# [SOURCE RECORDS]

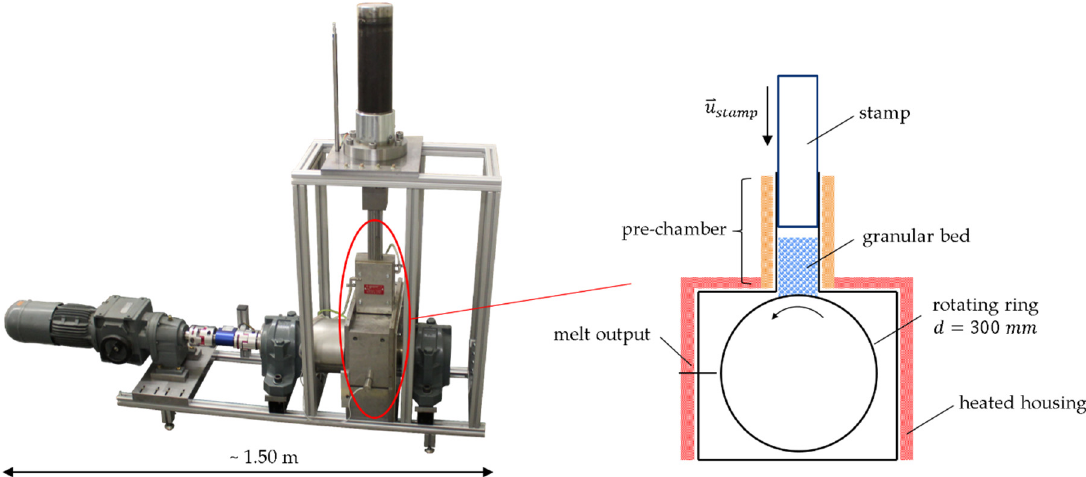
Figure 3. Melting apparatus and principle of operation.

==

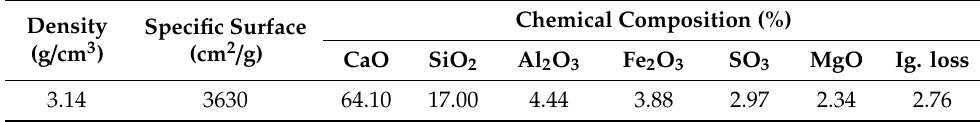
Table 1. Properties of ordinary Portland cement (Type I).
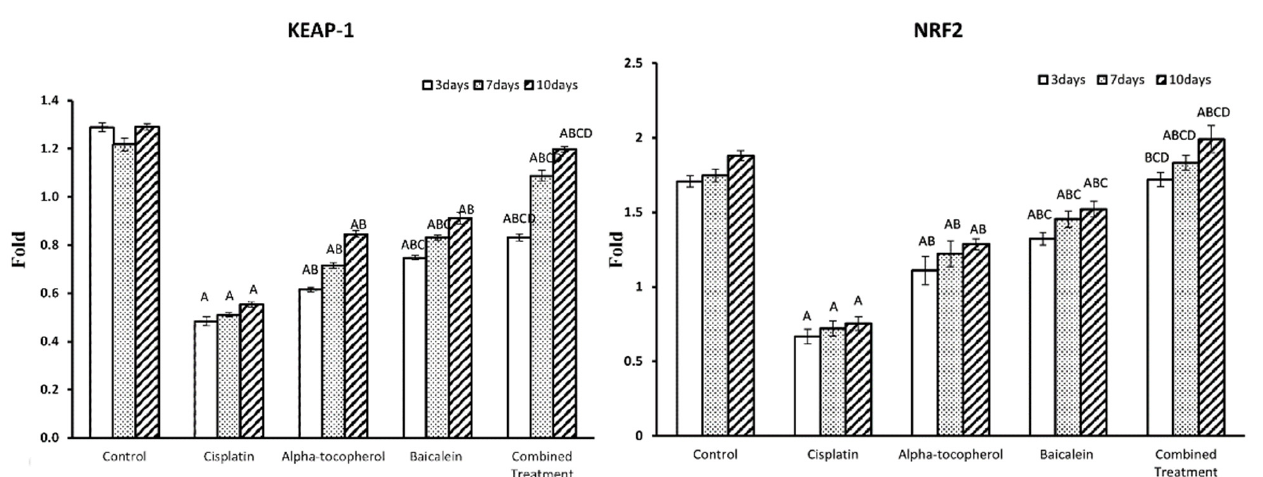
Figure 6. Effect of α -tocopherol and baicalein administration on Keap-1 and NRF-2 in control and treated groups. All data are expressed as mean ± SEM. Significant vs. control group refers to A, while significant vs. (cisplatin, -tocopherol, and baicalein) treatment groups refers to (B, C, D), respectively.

# [BRIEF]
Go through the data above and copy each line in which "Figure" appears.

# [ANSWER TO THIS TASK]
Figure 3. Melting apparatus and principle of operation.
Figure 6. Effect of α -tocopherol and baicalein administration on Keap-1 and NRF-2 in control and treated groups. All data are expressed as mean ± SEM. Significant vs. control group refers to A, while significant vs. (cisplatin, -tocopherol, and baicalein) treatment groups refers to (B, C, D), respectively.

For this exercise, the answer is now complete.